*The task*
A word-for-word copy of the lines from the one holding "right elbow: (371, 797)" through the final line of the records below is the only output asked for.

*Material provided*
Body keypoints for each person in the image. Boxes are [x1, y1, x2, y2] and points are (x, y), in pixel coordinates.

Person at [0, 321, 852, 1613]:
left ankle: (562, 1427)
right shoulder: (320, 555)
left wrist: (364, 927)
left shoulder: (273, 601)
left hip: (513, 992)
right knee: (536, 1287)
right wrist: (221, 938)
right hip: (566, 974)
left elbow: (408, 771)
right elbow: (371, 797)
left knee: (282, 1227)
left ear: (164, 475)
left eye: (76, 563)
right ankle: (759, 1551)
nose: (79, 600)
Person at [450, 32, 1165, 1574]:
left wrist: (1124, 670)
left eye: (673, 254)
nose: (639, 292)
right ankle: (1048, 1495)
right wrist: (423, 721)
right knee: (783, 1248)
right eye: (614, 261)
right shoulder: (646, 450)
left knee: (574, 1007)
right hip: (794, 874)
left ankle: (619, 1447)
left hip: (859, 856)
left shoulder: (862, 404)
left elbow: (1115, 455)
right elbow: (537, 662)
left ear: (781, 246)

*Solution for this problem*
right elbow: (371, 797)
left knee: (282, 1227)
left ear: (164, 475)
left eye: (76, 563)
right ankle: (759, 1551)
nose: (79, 600)
Person at [450, 32, 1165, 1574]:
left wrist: (1124, 670)
left eye: (673, 254)
nose: (639, 292)
right ankle: (1048, 1495)
right wrist: (423, 721)
right knee: (783, 1248)
right eye: (614, 261)
right shoulder: (646, 450)
left knee: (574, 1007)
right hip: (794, 874)
left ankle: (619, 1447)
left hip: (859, 856)
left shoulder: (862, 404)
left elbow: (1115, 455)
right elbow: (537, 662)
left ear: (781, 246)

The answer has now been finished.